Tears pulled down the girl’s cheeks. “They don’t care. They only want me back to hurt me.”

“Why do you say that?”

“You don’t see them the way I see them.” She looked deep into Sharon’s eyes with a desperate pleading that shook her soul.

Sharon had to look away. She began picking up the spilled Lego blocks to put them back into the box. Without conviction, she said, “Maybe they aren’t ready now to have you back, but when they are, you might see them differently.”

The girl didn’t reply.

Putting the Lego box down, Sharon looked back at the girl.

Cindy had turned to the wall where two framed pictures hung. One was an unimpressive watercolor of a potted plant. The other was a large oil painting of an angel in bright white light hovering just behind and above a woman in rich velvet, purple robes sitting beside a black lake. The sky above held dark clouds and rain, brightened only by several bolts of lightening—all of which the angel seemed to protect the woman from. Cindy’s eyes locked onto this painting like a vice. “Do you believe in angels?” she asked.

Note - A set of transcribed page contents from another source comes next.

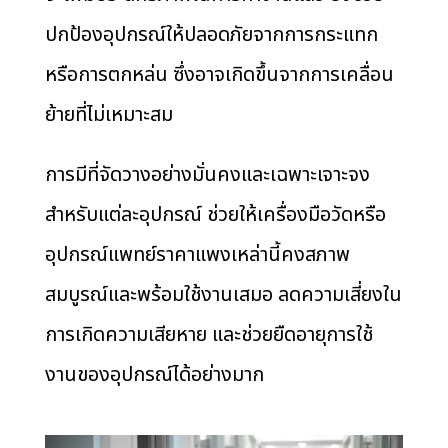
ปกป้องอุปกรณ์ให้ปลอดภัยจากการกระแทก
หรือการตกหล่น ซึ่งอาจเกิดขึ้นจากการเคลื่อน
ย้ายที่ไม่เหมาะสม
การมีที่จัดวางอย่างมั่นคงและเฉพาะเจาะจง
สำหรับแต่ละอุปกรณ์ ช่วยให้เครื่องมือวัดหรือ
อุปกรณ์แพทย์ราคาแพงเหล่านี้คงสภาพ
สมบูรณ์และพร้อมใช้งานเสมอ ลดความเสี่ยงใน
การเกิดความเสียหาย และช่วยยืดอายุการใช้
งานของอุปกรณ์ได้อย่างมาก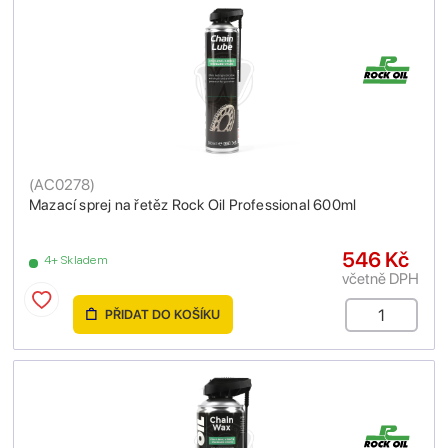
(
AC0278
)
Mazací sprej na řetěz Rock Oil Professional 600ml
546 Kč
4+ Skladem
včetně DPH
PŘIDAT DO KOŠÍKU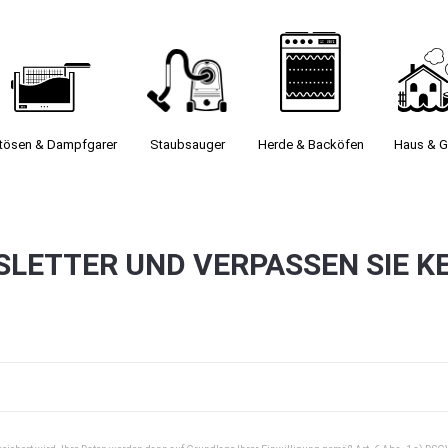
itösen & Dampfgarer
Staubsauger­
Herde & Backöfen
Haus & G
SLETTER UND VERPASSEN SIE K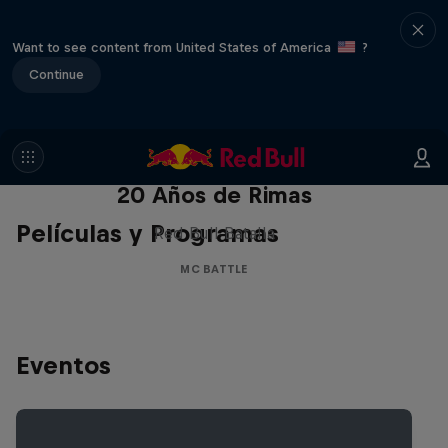
Want to see content from United States of America
?
Continue
Red Bull Batalla Nueva Historia:
20 Años de Rimas
Películas y Programas
Red Bull Batalla
MC BATTLE
Eventos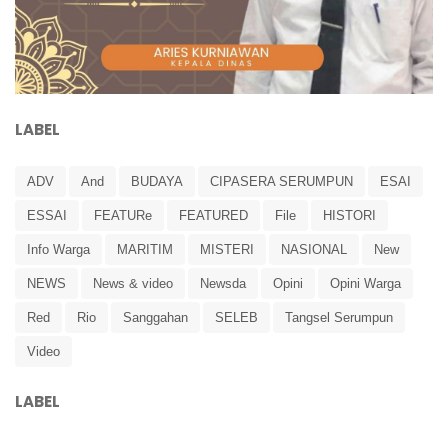
LABEL
ADV
And
BUDAYA
CIPASERA SERUMPUN
ESAI
ESSAI
FEATURe
FEATURED
File
HISTORI
Info Warga
MARITIM
MISTERI
NASIONAL
New
NEWS
News & video
Newsda
Opini
Opini Warga
Red
Rio
Sanggahan
SELEB
Tangsel Serumpun
Video
LABEL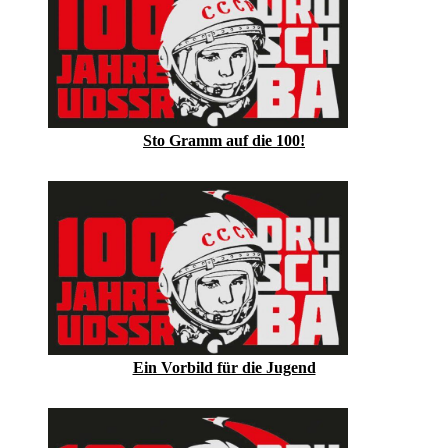
Sto Gramm auf die 100!
Ein Vorbild für die Jugend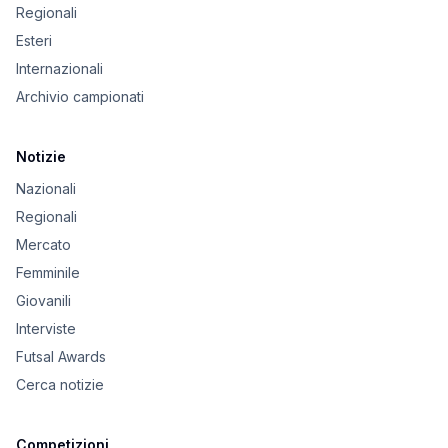
Regionali
Esteri
Internazionali
Archivio campionati
Notizie
Nazionali
Regionali
Mercato
Femminile
Giovanili
Interviste
Futsal Awards
Cerca notizie
Competizioni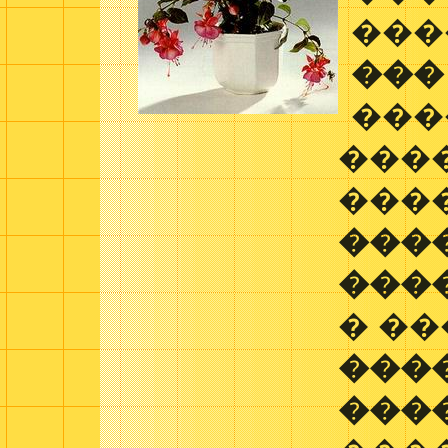
���
���
���
���
���
���
���
� ��
���
���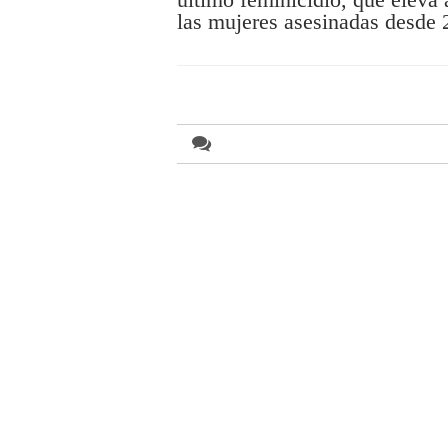
las mujeres asesinadas desde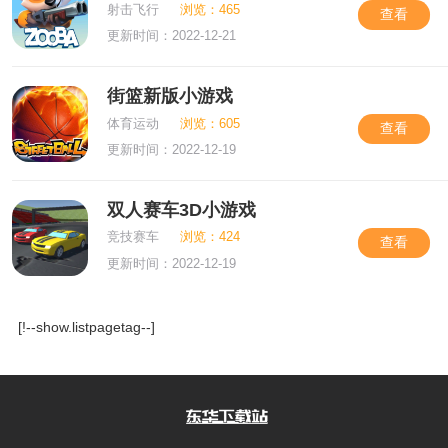
射击飞行
浏览：465
查看
更新时间：2022-12-21
街篮新版小游戏
体育运动
浏览：605
查看
更新时间：2022-12-19
双人赛车3D小游戏
竞技赛车
浏览：424
查看
更新时间：2022-12-19
[!--show.listpagetag--]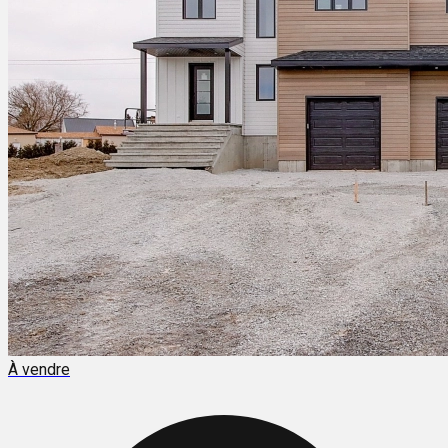
À vendre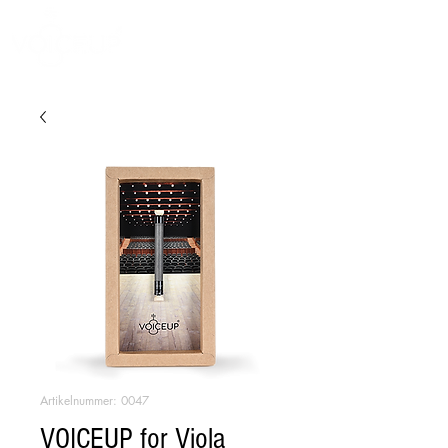
Artikelnummer: 0047
VOICEUP for Viola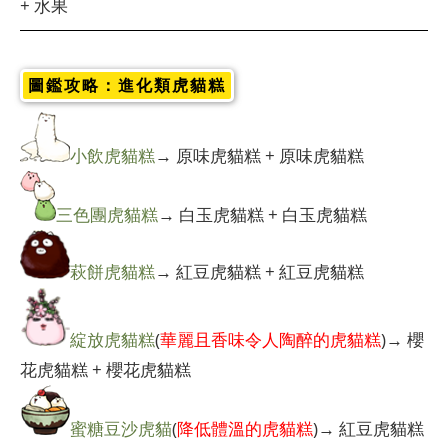
+ 水果
圖鑑攻略：進化類虎貓糕
小飲虎貓糕
→ 原味虎貓糕 + 原味虎貓糕
三色團虎貓糕
→ 白玉虎貓糕 + 白玉虎貓糕
萩餅虎貓糕
→ 紅豆虎貓糕 + 紅豆虎貓糕
綻放虎貓糕
(
華麗且香味令人陶醉的虎貓糕
)→ 櫻
花虎貓糕 + 櫻花虎貓糕
蜜糖豆沙虎貓
(
降低體溫的虎貓糕
)→ 紅豆虎貓糕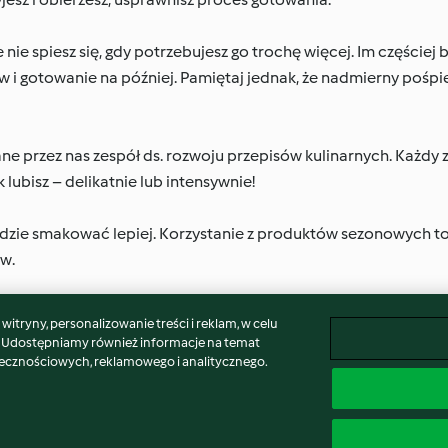
nie spiesz się, gdy potrzebujesz go trochę więcej. Im częściej
w i gotowanie na później. Pamiętaj jednak, że nadmierny pośpi
e przez nas zespół ds. rozwoju przepisów kulinarnych. Każdy 
lubisz – delikatnie lub intensywnie!
 będzie smakować lepiej. Korzystanie z produktów sezonowych t
w.
itryny, personalizowanie treści i reklam, w celu
. Udostępniamy również informacje na temat
łecznościowych, reklamowego i analitycznego.
laimer
Znak wydawcy
Pliki cookie
Zgłoś treść
Odst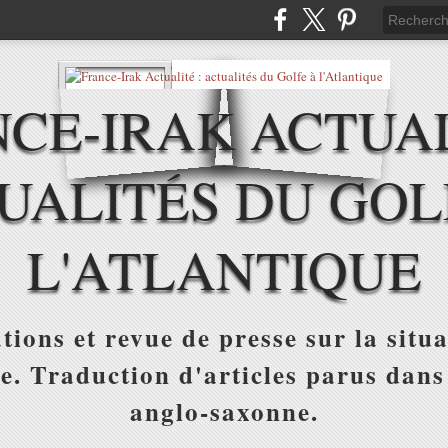
CE-IRAK ACTUAL
UALITÉS DU GOL
L'ATLANTIQUE
tions et revue de presse sur la situa
ue. Traduction d'articles parus dans
anglo-saxonne.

“Angels? Like souls that watch over us?”

“Yes. Protect us.”

“Well ... I do believe that people watch over us.”

Without looking away from the oil painting, Cindy grabbed a white stuffed bear from the floor and hugged it fiercely. “I hope angels are real. I really do. I pray with all my heart.”

Sharon took a couple of tissues from the box on the table and wiped the girl’s face. “Come on. Let’s get ready. Your foster mother will be back any minute.”

She continued to hug the bear and stare at the painting. “There has to be angels. There just has to be. Someone has to be there.”